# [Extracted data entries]
####
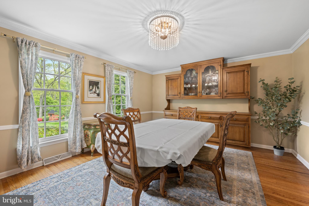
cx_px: 154
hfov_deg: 104.3
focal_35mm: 14
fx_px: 120
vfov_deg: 81.2
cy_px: 103
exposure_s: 1/2.5
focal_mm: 14
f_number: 8
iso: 400
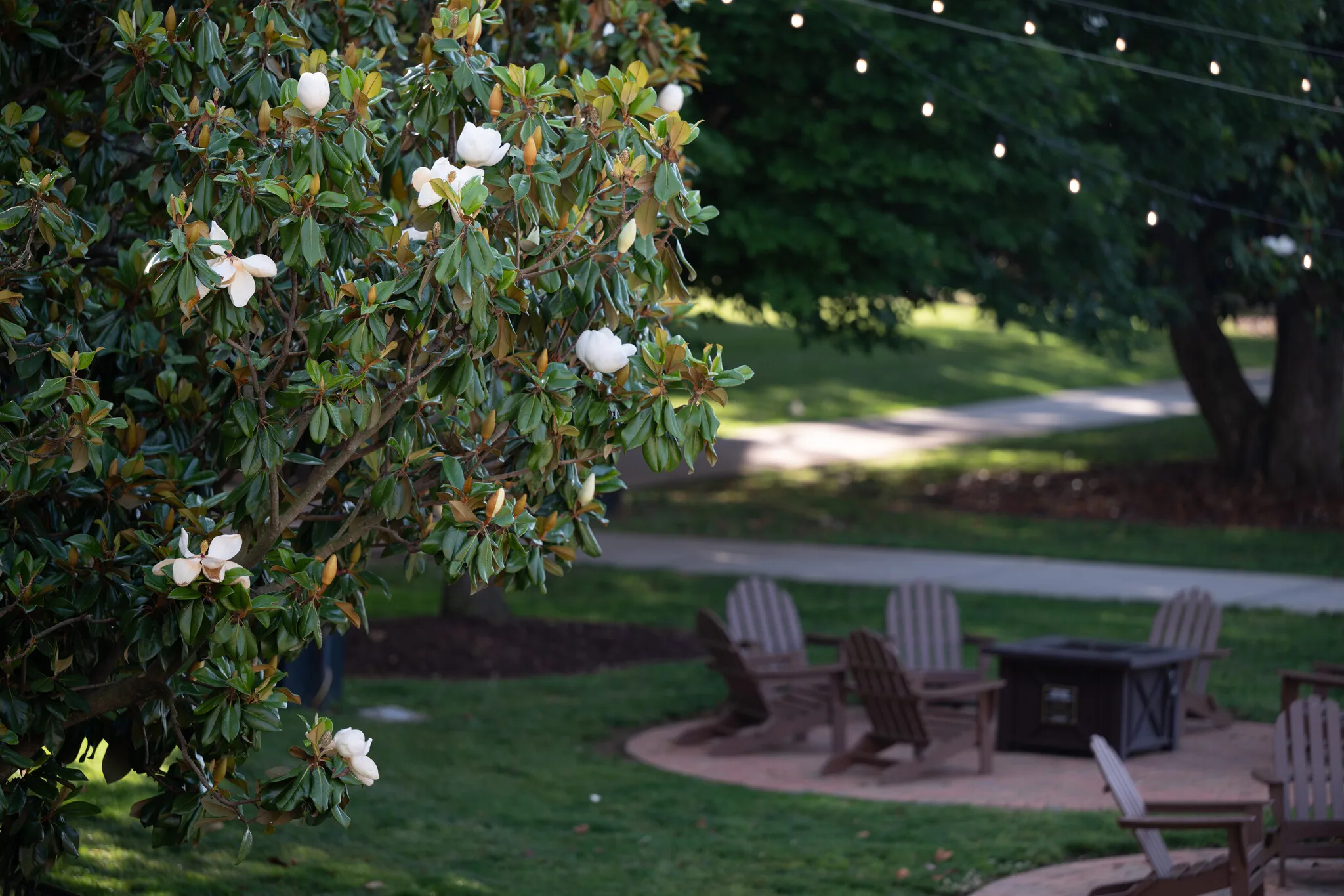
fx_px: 5413
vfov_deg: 9.5
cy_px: 448
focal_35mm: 145
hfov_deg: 14.2
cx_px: 672
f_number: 2.8
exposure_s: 1/250
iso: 100
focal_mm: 145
####
# [PROBLEM STATEMENT]
The pictures should be dropped, and every line above should be set down again exactly.

# [SOLUTION FOR THIS EXERCISE]
cx_px: 154
hfov_deg: 104.3
focal_35mm: 14
fx_px: 120
vfov_deg: 81.2
cy_px: 103
exposure_s: 1/2.5
focal_mm: 14
f_number: 8
iso: 400
fx_px: 5413
vfov_deg: 9.5
cy_px: 448
focal_35mm: 145
hfov_deg: 14.2
cx_px: 672
f_number: 2.8
exposure_s: 1/250
iso: 100
focal_mm: 145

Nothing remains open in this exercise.